--- SUPPLIED MATERIAL ---
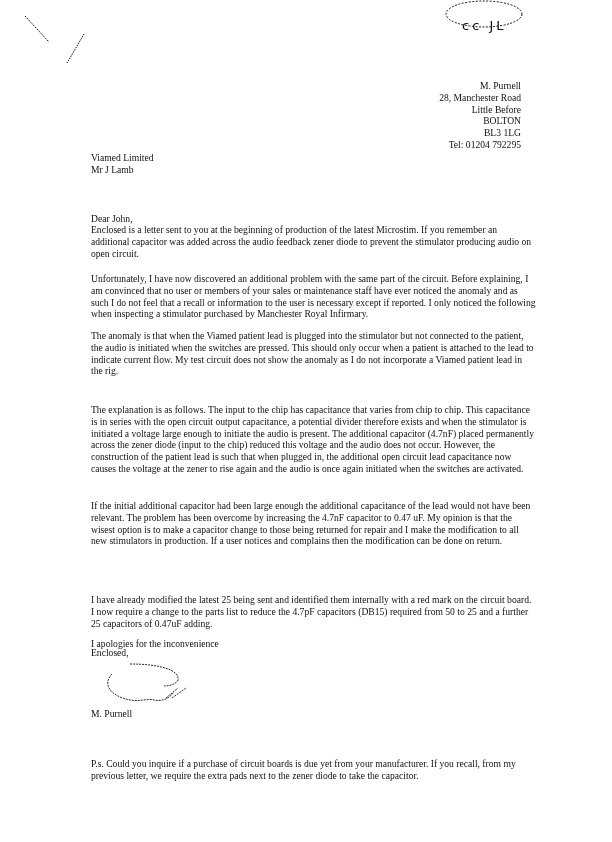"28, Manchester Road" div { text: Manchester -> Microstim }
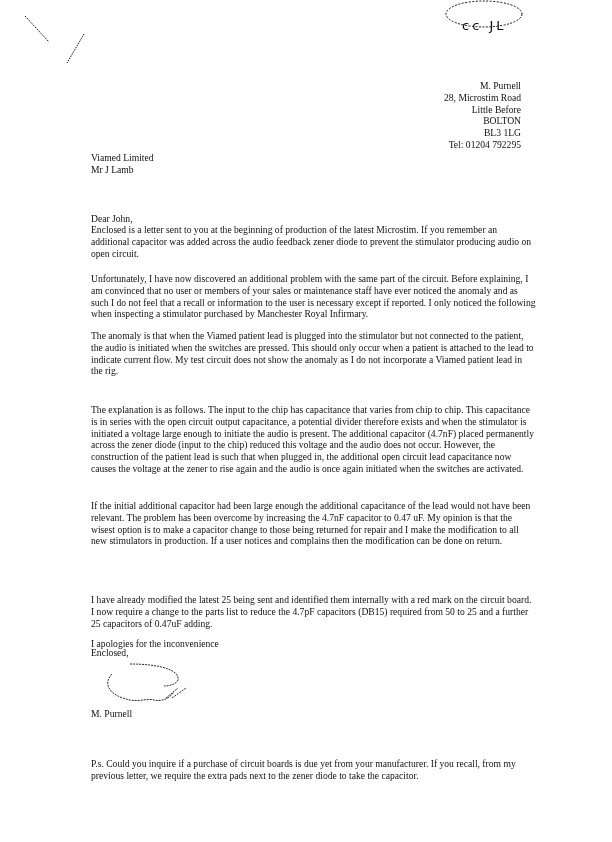"Viamed Limited" div { order: before "Mr J Lamb" -> after "Mr J Lamb" }
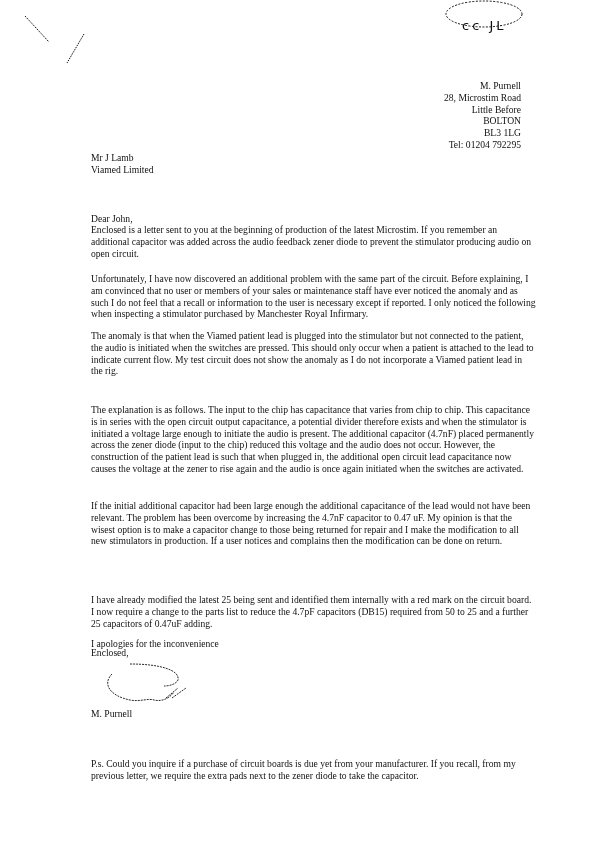"05/11/2001" div { html: none -> <div>05/11/2001</div> }
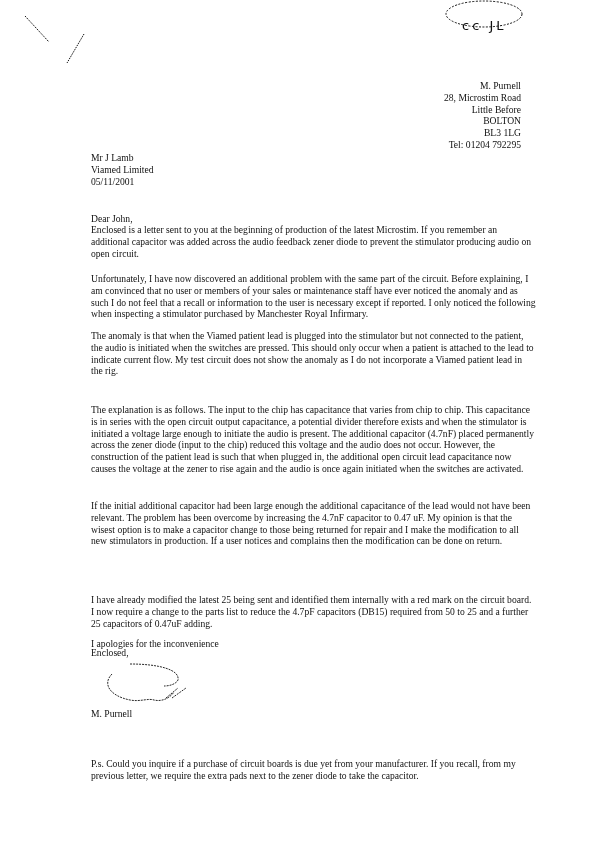"Enclosed is a letter sent" p { margin: 0 -> 12px }
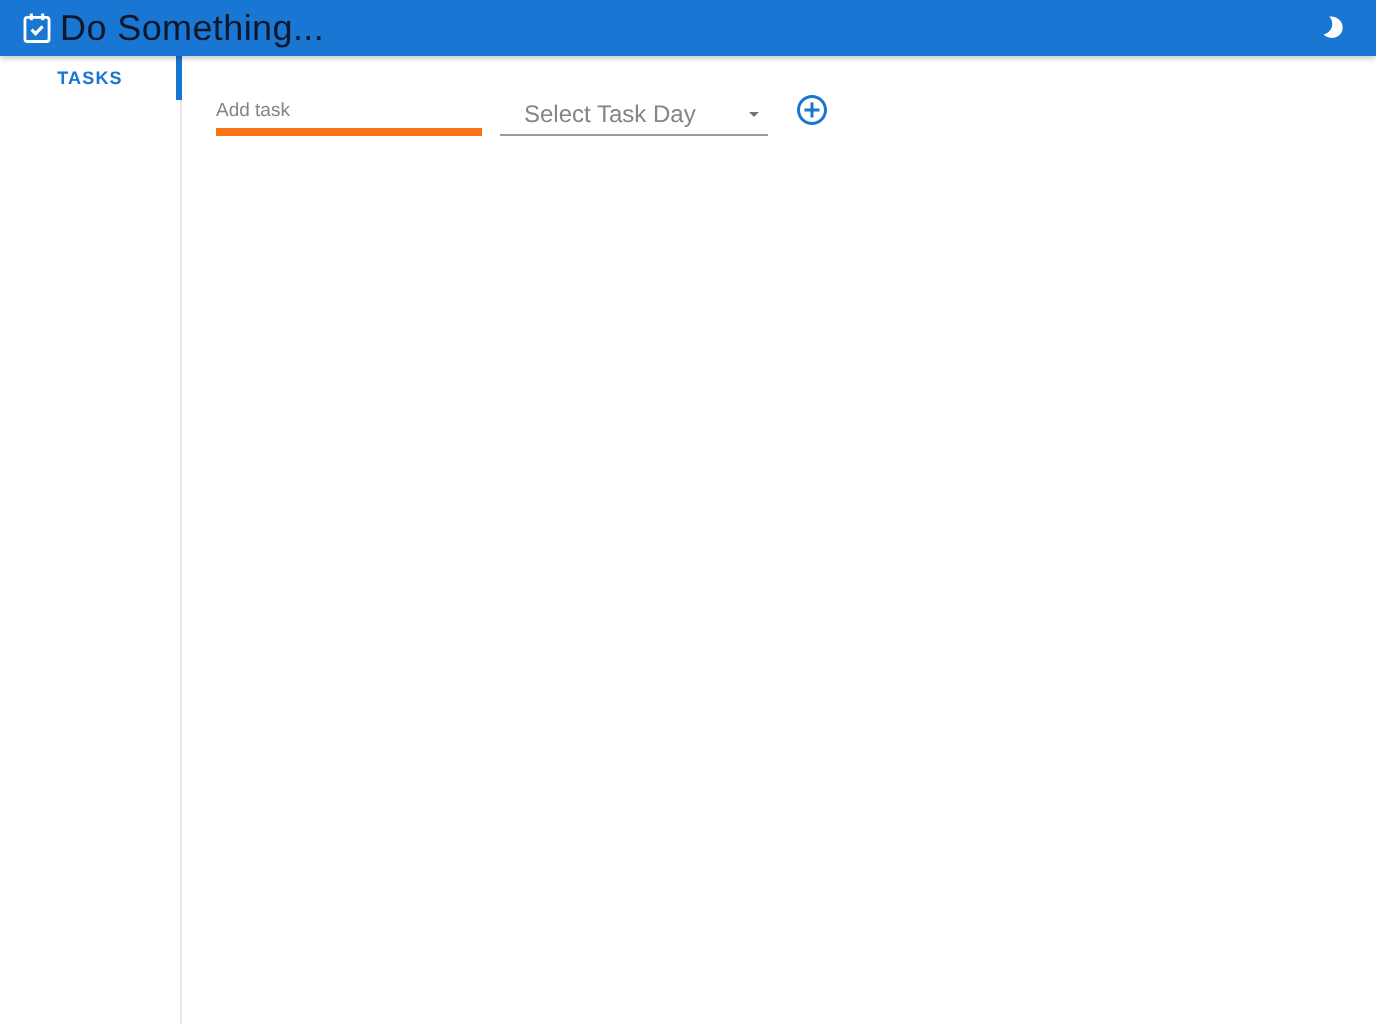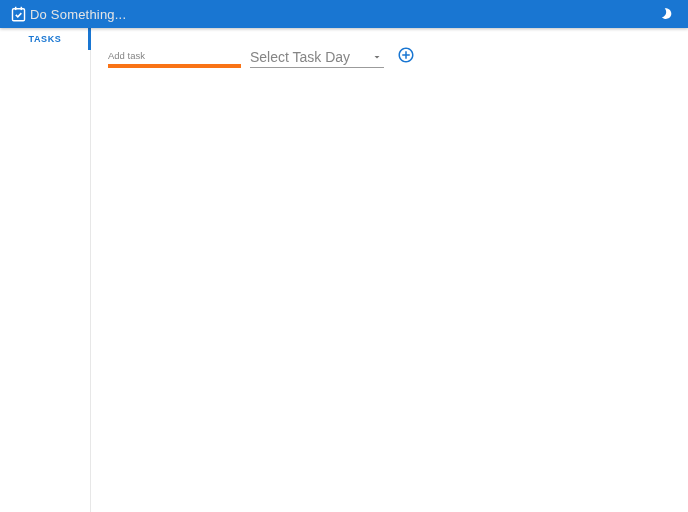"Do Something..." .appbar-title { color: #e5e5e5 -> #0f172a; font-size: 13px -> 18px }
---
EXERCISE AIM:
Only the lines from the line with "html: none ->" to the bottom of the material above should be reproduced, exactly and without pictures.

RESULT:
"05/11/2001" div { html: none -> <div>05/11/2001</div> }
"Enclosed is a letter sent" p { margin: 0 -> 12px }
"Do Something..." .appbar-title { color: #e5e5e5 -> #0f172a; font-size: 13px -> 18px }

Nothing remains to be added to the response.